»»

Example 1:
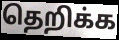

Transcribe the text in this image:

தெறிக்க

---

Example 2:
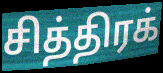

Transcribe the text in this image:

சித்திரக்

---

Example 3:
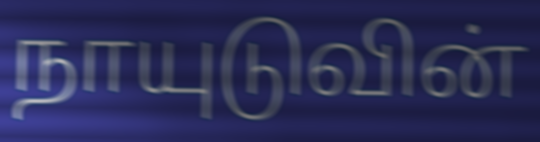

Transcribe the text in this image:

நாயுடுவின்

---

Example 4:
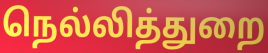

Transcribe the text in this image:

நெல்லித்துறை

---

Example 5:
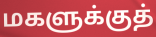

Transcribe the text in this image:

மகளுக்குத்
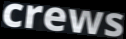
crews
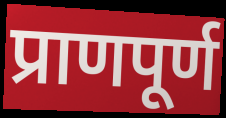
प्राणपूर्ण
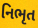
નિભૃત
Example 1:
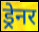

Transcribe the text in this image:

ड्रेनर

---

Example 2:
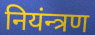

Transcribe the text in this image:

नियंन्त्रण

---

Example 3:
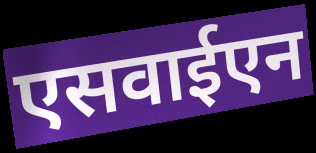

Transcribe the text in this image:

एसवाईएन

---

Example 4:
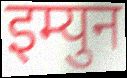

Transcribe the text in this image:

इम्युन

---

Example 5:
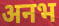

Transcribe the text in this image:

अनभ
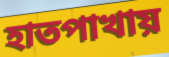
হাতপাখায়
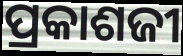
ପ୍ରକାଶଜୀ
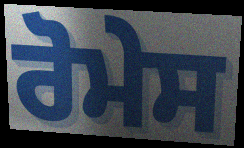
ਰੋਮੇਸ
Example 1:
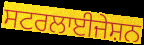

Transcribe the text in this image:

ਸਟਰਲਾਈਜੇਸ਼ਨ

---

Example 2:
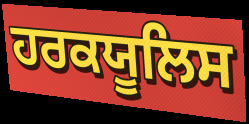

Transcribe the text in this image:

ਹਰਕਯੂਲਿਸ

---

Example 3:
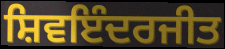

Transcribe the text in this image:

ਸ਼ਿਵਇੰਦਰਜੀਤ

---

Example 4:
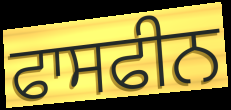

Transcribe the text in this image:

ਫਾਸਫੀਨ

««

● Work order:
With images left out, the data must be transcribed exactly.

● Response for this exercise:
Example 1:

Transcribe the text in this image:

தெறிக்க

---

Example 2:

Transcribe the text in this image:

சித்திரக்

---

Example 3:

Transcribe the text in this image:

நாயுடுவின்

---

Example 4:

Transcribe the text in this image:

நெல்லித்துறை

---

Example 5:

Transcribe the text in this image:

மகளுக்குத்
crews
प्राणपूर्ण
નિભૃત
Example 1:

Transcribe the text in this image:

ड्रेनर

---

Example 2:

Transcribe the text in this image:

नियंन्त्रण

---

Example 3:

Transcribe the text in this image:

एसवाईएन

---

Example 4:

Transcribe the text in this image:

इम्युन

---

Example 5:

Transcribe the text in this image:

अनभ
হাতপাখায়
ପ୍ରକାଶଜୀ
ਰੋਮੇਸ
Example 1:

Transcribe the text in this image:

ਸਟਰਲਾਈਜੇਸ਼ਨ

---

Example 2:

Transcribe the text in this image:

ਹਰਕਯੂਲਿਸ

---

Example 3:

Transcribe the text in this image:

ਸ਼ਿਵਇੰਦਰਜੀਤ

---

Example 4:

Transcribe the text in this image:

ਫਾਸਫੀਨ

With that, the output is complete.